EXERCISE GOAL: All of the data below should be printed again word for word, pictures excluded.

(Extracted records)

____________________

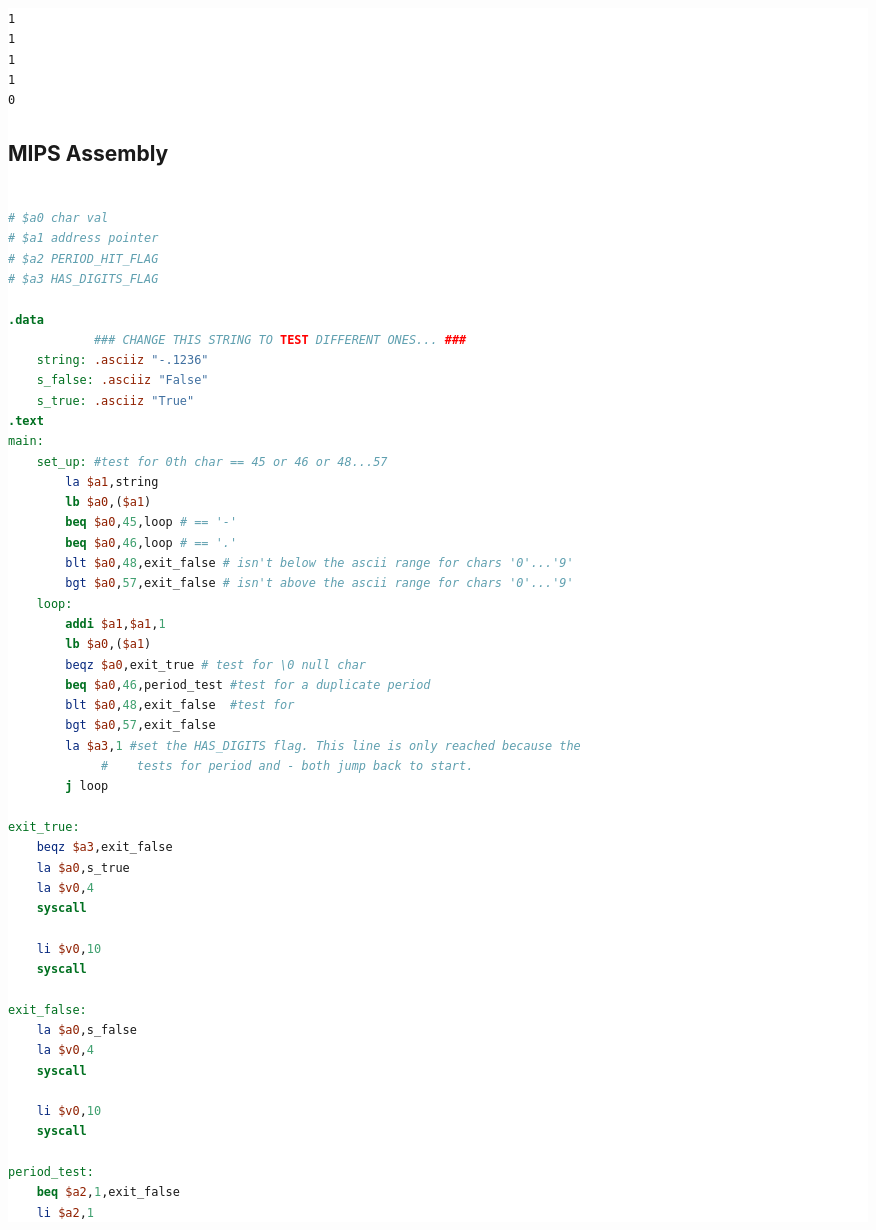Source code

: 
```txt
1
1
1
1
0
```



## MIPS Assembly


```mips

# $a0 char val
# $a1 address pointer
# $a2 PERIOD_HIT_FLAG
# $a3 HAS_DIGITS_FLAG

.data
			### CHANGE THIS STRING TO TEST DIFFERENT ONES... ###
	string: .asciiz "-.1236"
	s_false: .asciiz "False"
	s_true: .asciiz "True"
.text
main:
	set_up: #test for 0th char == 45 or 46 or 48...57
		la $a1,string
		lb $a0,($a1)
		beq $a0,45,loop # == '-'
		beq $a0,46,loop # == '.'
		blt $a0,48,exit_false # isn't below the ascii range for chars '0'...'9'
		bgt $a0,57,exit_false # isn't above the ascii range for chars '0'...'9'
	loop:
		addi $a1,$a1,1
		lb $a0,($a1)
		beqz $a0,exit_true # test for \0 null char
		beq $a0,46,period_test #test for a duplicate period
		blt $a0,48,exit_false  #test for
		bgt $a0,57,exit_false
		la $a3,1 #set the HAS_DIGITS flag. This line is only reached because the
			 #    tests for period and - both jump back to start.
		j loop

exit_true:
	beqz $a3,exit_false
	la $a0,s_true
	la $v0,4
	syscall

	li $v0,10
	syscall

exit_false:
	la $a0,s_false
	la $v0,4
	syscall

	li $v0,10
	syscall

period_test:
	beq $a2,1,exit_false
	li $a2,1
```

____________________

RESULT BELOW:
Source code

: 
```txt
1
1
1
1
0
```



## MIPS Assembly


```mips

# $a0 char val
# $a1 address pointer
# $a2 PERIOD_HIT_FLAG
# $a3 HAS_DIGITS_FLAG

.data
			### CHANGE THIS STRING TO TEST DIFFERENT ONES... ###
	string: .asciiz "-.1236"
	s_false: .asciiz "False"
	s_true: .asciiz "True"
.text
main:
	set_up: #test for 0th char == 45 or 46 or 48...57
		la $a1,string
		lb $a0,($a1)
		beq $a0,45,loop # == '-'
		beq $a0,46,loop # == '.'
		blt $a0,48,exit_false # isn't below the ascii range for chars '0'...'9'
		bgt $a0,57,exit_false # isn't above the ascii range for chars '0'...'9'
	loop:
		addi $a1,$a1,1
		lb $a0,($a1)
		beqz $a0,exit_true # test for \0 null char
		beq $a0,46,period_test #test for a duplicate period
		blt $a0,48,exit_false  #test for
		bgt $a0,57,exit_false
		la $a3,1 #set the HAS_DIGITS flag. This line is only reached because the
			 #    tests for period and - both jump back to start.
		j loop

exit_true:
	beqz $a3,exit_false
	la $a0,s_true
	la $v0,4
	syscall

	li $v0,10
	syscall

exit_false:
	la $a0,s_false
	la $v0,4
	syscall

	li $v0,10
	syscall

period_test:
	beq $a2,1,exit_false
	li $a2,1
```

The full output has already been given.